On peut même voir dans le citron épluché le jus perler sous la peau blanche (mésocarpe).

Sur le côté droit de la coupe se trouve une petite boîte à pilule ouverte à couvercle vitré qui me pose question. J’ai déjà trouvé ce genre de boîte sur d’autres natures mortes de Kalf, sans comprendre réellement la raison de cette présence. D’une part, je ne sais pas si c’est réellement une boîte à pilule, d’autre part, le fait qu’elle soit ouverte a nécessairement une explication.
L’aiguière en argent est d’une facture exceptionnelle et révèle un objet d’art particulièrement riche, typique des œuvres d’orfèvrerie à motif auriculaire exécutées aux XVIème et XVIIème siècle.
L’objet qui attire l’œil dans cette œuvre c’est cette coupe de verre qui surplombe la composition, une coupe, ou plutôt un verre d’une forme toute particulière qu’on ne trouve qu’en Hollande au XVIIème siècle et qu’on appelle un Roemer ou Römer. C’est un verre à vin sur lequel le type de vin qu’il sert à déguster est gravé. Son nom vient de Rome, dont on dit que ces verres étaient originaires et il est généralement fait de deux couleurs, le blanc et le vert. Le vert est obtenu à partir de potasse de bois, raison pour laquelle on appelle cette couleur Waldglas. Ce verre reposant sur une tige creuse était parfois remplie d’eau et l’on déposait dans la vasque elle-même une de ces agrumes épluchés. L’allégorie prend alors tout son sens : l’agrume épluché symbolisant le temps qui passe plongé dans un verre particulièrement fin symbolisant la fragilité de cette existence… On retrouvera ces verres en particulier chez le peintre Pieter Claesz, contenant parfois une orange épluchée comme dans cette très belle œuvre de Cornelis de Heem. Il est à noter que dans la symbolique de cette iconographie particulière, un verre à moitié rempli symbolise également, comme l’agrume épluché, l’inexorabilité du temps qui passe.
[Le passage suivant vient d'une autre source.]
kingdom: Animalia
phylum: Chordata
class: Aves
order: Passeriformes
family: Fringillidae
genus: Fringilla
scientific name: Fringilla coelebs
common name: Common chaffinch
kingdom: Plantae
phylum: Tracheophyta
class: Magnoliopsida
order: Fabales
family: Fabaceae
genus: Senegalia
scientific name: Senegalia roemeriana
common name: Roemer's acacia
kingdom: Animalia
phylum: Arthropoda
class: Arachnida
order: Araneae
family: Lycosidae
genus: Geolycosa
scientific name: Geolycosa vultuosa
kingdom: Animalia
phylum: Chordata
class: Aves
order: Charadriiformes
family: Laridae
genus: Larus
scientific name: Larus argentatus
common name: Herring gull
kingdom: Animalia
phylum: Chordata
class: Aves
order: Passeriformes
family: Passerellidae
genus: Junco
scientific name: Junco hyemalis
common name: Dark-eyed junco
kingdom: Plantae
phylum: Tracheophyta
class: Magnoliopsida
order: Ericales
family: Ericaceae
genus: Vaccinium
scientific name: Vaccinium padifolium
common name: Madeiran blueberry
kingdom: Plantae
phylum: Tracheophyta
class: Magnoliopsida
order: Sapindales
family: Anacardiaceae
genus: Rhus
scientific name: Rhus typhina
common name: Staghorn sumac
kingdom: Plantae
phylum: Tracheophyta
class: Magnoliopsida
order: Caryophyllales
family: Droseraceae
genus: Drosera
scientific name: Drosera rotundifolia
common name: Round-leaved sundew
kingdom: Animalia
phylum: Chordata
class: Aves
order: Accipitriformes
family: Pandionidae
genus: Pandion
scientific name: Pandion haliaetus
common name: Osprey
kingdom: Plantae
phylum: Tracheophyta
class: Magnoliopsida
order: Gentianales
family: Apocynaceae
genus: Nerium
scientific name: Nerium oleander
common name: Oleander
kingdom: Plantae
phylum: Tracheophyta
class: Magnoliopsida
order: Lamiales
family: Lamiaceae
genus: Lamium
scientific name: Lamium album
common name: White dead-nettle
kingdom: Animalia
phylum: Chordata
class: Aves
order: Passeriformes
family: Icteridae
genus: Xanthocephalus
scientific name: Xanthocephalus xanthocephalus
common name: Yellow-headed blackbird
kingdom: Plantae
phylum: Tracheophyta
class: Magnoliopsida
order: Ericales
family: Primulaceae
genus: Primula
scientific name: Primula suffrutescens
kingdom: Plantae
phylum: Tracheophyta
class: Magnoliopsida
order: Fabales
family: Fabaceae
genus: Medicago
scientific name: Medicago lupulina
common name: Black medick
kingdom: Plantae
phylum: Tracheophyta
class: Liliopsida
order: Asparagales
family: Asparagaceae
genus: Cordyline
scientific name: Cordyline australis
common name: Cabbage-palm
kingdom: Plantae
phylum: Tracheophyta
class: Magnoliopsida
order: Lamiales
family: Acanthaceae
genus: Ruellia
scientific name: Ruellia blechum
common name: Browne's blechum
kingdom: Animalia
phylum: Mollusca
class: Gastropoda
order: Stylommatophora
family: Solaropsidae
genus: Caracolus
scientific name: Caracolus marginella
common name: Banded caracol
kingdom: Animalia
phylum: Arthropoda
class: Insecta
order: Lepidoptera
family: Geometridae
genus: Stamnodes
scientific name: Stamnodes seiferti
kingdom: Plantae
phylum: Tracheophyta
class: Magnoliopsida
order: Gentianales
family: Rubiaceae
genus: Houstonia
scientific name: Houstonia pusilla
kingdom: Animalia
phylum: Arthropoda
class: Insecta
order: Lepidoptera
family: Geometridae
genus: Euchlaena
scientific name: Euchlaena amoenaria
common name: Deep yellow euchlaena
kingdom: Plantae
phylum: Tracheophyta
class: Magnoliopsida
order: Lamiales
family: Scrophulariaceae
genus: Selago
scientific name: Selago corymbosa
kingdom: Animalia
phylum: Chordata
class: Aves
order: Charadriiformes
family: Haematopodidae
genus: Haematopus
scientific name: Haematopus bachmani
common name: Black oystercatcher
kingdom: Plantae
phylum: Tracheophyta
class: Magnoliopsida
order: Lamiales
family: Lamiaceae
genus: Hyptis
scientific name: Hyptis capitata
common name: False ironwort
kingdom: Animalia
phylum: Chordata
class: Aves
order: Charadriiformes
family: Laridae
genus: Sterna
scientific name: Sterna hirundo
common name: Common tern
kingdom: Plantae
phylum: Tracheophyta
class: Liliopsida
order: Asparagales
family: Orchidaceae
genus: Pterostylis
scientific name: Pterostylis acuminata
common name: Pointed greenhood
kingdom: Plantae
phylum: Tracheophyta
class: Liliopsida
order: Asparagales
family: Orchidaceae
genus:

Roemer gravé (photo © Ancientglass)
Toutes les natures mortes ont un message en particulier à faire passer, généralement pour dire combien la vie est futile et ne tient pas à grand chose… D’où le nom de vanité que désignera certaines natures mortes, notamment en Hollande à l’époque baroque. A nous de décoder le message, même s’il est souvent répété de manière mécanique par les peintres hollandais du XVIIème siècle.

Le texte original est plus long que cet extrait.